Meet the standards. Demonstrate competence. Move forward. That is the promise medical students are told to trust.
But a federal lawsuit filed against a private medical school puts that promise to the test. What happens when academic standards, professionalism judgments, and disability accommodations collide?
At the center of that lawsuit is a fourth-year medical student who, according to public court filings, was dismissed amid allegations of disability discrimination, failure to accommodate, retaliation, and breaches of published academic guidelines.
The allegations raise a deeper concern about how medical schools wield their authority. In medicine, a dismissal can end a career before it ever begins.
According to the lawsuit, the events leading to the student’s dismissal began after he experienced a reaction to prescribed medication tied to a documented disability. The complaint alleges he authored an email while his mental state was temporarily affected. What happened next, according to the lawsuit, reflects a broader concern raised by medical trainees across the country: Professionalism is often cited to justify punitive decisions.
Unlike exam scores or competency benchmarks, professionalism depends on subjective interpretation, specifically how behavior, tone, or reactions are perceived. That subjectivity carries particular weight for students of color, students with disabilities, and students belonging to marginalized and underrepresented communities, who already navigate structural barriers in medical education.
Across the country, similar lawsuits reflect a growing concern that medical schools wield enormous and seemingly unchecked discretion in the name of professionalism and academic judgment. Courts have historically deferred to those decisions, reasoning they are not equipped to evaluate student performance. This lawsuit argues that such deference should not apply when discrimination is alleged and the school’s stated reasons are called into question.
On its website, the medical school emphasizes its support for students with disabilities.

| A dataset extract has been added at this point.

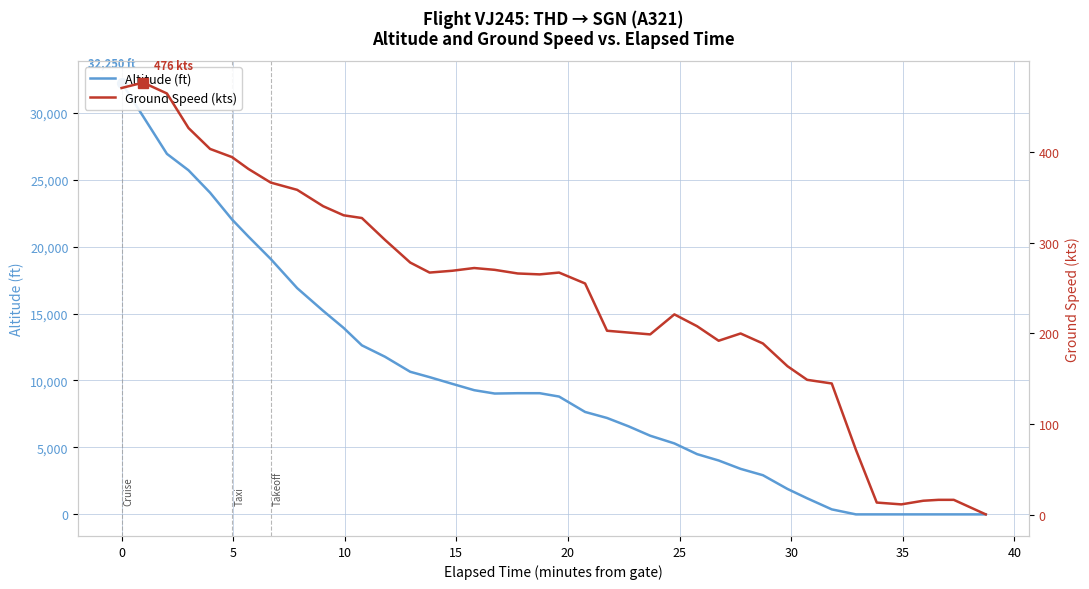

After their last crossing, which series has the higher values: Altitude (ft) or Ground Speed (kts)?

Ground Speed (kts)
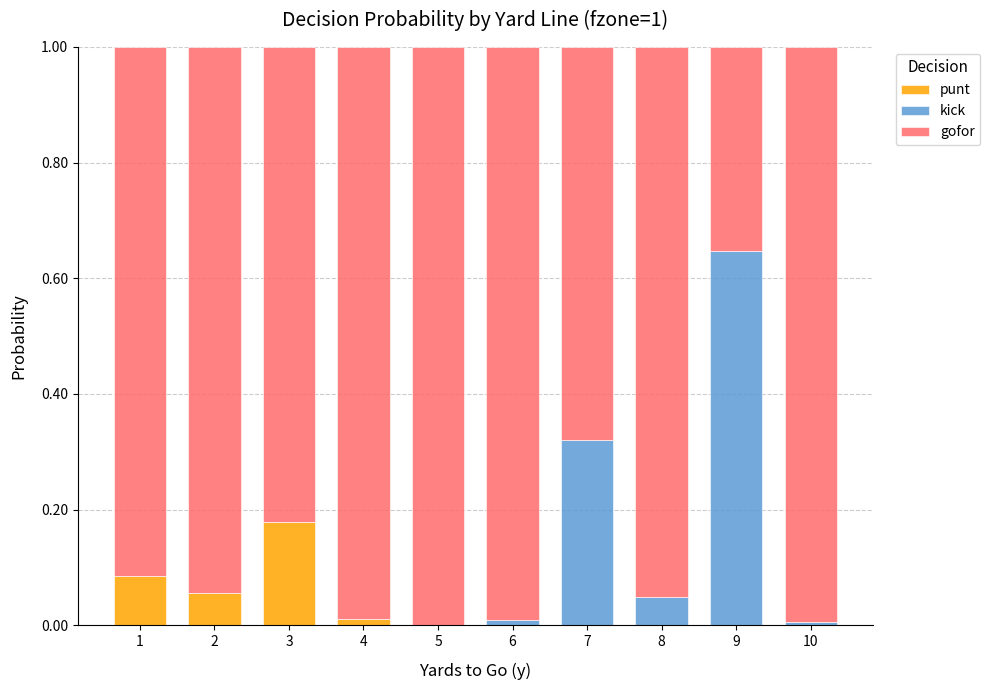

At which label does punt reach its peak?

3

That promise of support stands in sharp contrast with the experience described in the lawsuit.
When the student disclosed his disability and sought accommodations, the complaint alleges, the support promised by the institution did not materialize. Instead, the disciplinary process intensified. The university introduced claims of academic deficiencies and professionalism concerns.
Among the numerous allegations in the case is one that should give students pause: The student reported instances of mistreatment by resident physicians in accordance with the school’s policies. The lawsuit alleges that the university retaliated by using those reports during dismissal proceedings, raising the question of where a student is supposed to turn when the very policies meant to protect them are later used against them.
The lawsuit also points to something more concrete than subjective professionalism: a contradiction in how the student’s academic standing was described. According to deposition testimony from the dean of students, the student met the academic standards required for graduation. Yet when the decision to dismiss him was made, the school’s promotions committee cited “significant and sustained academic performance deficiencies,” a rationale echoed by other administrators and ultimately by the dean of the medical school.
If a student’s performance was sufficient for graduation, how can academic deficiencies simultaneously justify dismissal? And if academic standards did not change, what did?
The lawsuit alleges a more troubling explanation: that the justifications cited by the school were part of a broader effort to justify a dismissal ultimately tied to a documented disability. This case is not alone. Similar allegations appear in lawsuits and stories across medical education.
While these allegations involve one student and one institution, the questions raised reach much further. They are about whether the system students are told to trust will treat them fairly. For students from populations underrepresented in medicine, that question is not abstract. It is personal.
Despite efforts in recent years to narrow the gap, medicine continues to suffer from a chronic lack of diversity, including racial, socioeconomic, and disability diversity. That underrepresentation has documented consequences for health care interactions and outcomes.
That is why this case reaches beyond one student and one school. Addressing the disparities caused by underrepresentation in medicine begins in medical education. Medical schools hold extraordinary power over the futures of their students. A dismissal can erase years of work, hundreds of thousands of dollars in investment, and the dream of becoming a physician. Because the stakes are so high, the rules governing those decisions must be consistent, and the processes behind them must be fair.
While the university denies wrongdoing and litigation is ongoing, one thing remains true regardless of the outcome: The future of medicine depends not only on who is admitted to medical school, but on who is allowed to finish it.
The author is an anonymous consultant.